- WHAT IS NEEDED: What's wanted here is the full listing below, repeated exactly, with no images in it.

-- SOURCE DATA follows --

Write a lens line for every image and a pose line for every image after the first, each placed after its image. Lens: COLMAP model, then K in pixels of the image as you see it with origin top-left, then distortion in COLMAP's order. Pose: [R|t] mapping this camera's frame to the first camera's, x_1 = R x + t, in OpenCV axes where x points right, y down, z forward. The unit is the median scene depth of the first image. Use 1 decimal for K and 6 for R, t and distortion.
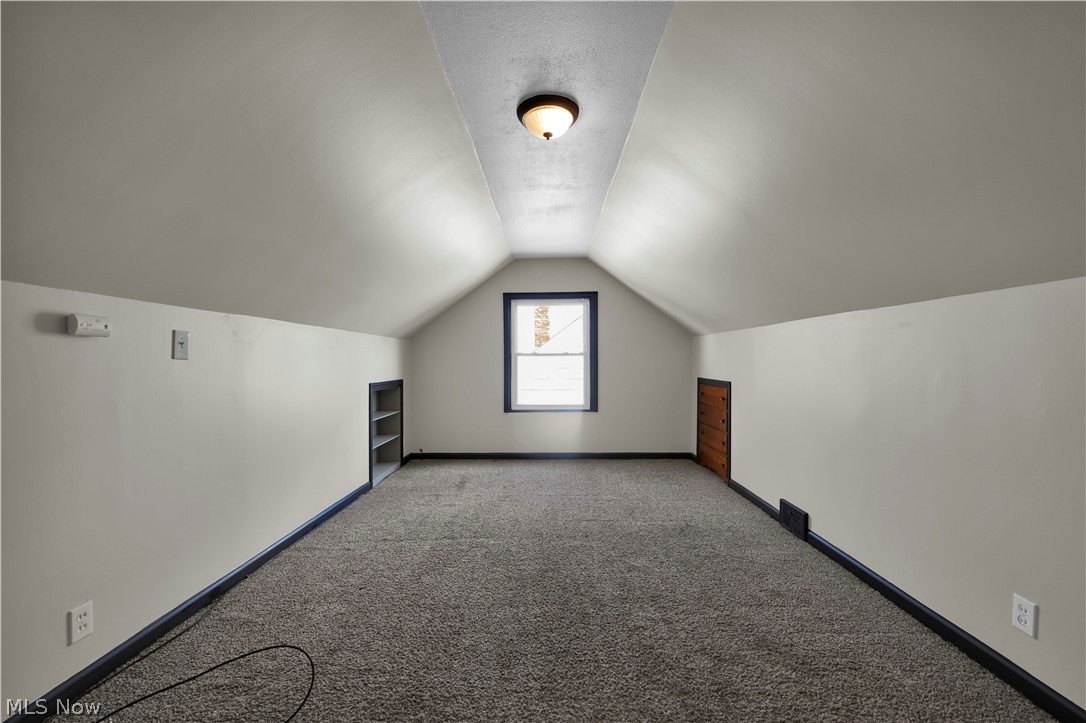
lens RADIAL K [[440.6, 0, 542.8], [0, 440.6, 363.6], [0, 0, 1]] dist [-0.000397, 0.000205]
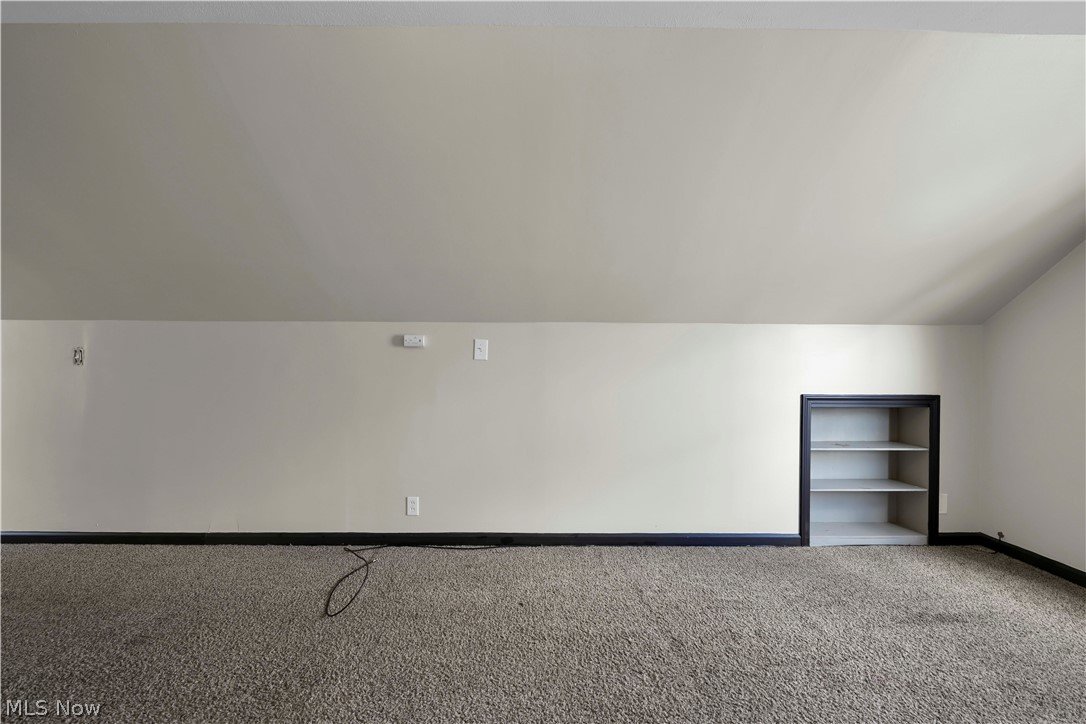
lens RADIAL K [[440.6, 0, 542.8], [0, 440.6, 364.1], [0, 0, 1]] dist [-0.000397, 0.000205]
pose [[0.023951, 0.006304, -0.999693, 0.296173], [-0.009736, 0.999934, 0.006072, -0.002785], [0.999666, 0.009588, 0.024010, 0.579507]]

-- SOURCE DATA concluded --

- RESPONSE AREA:
Write a lens line for every image and a pose line for every image after the first, each placed after its image. Lens: COLMAP model, then K in pixels of the image as you see it with origin top-left, then distortion in COLMAP's order. Pose: [R|t] mapping this camera's frame to the first camera's, x_1 = R x + t, in OpenCV axes where x points right, y down, z forward. The unit is the median scene depth of the first image. Use 1 decimal for K and 6 for R, t and distortion.
lens RADIAL K [[440.6, 0, 542.8], [0, 440.6, 363.6], [0, 0, 1]] dist [-0.000397, 0.000205]
lens RADIAL K [[440.6, 0, 542.8], [0, 440.6, 364.1], [0, 0, 1]] dist [-0.000397, 0.000205]
pose [[0.023951, 0.006304, -0.999693, 0.296173], [-0.009736, 0.999934, 0.006072, -0.002785], [0.999666, 0.009588, 0.024010, 0.579507]]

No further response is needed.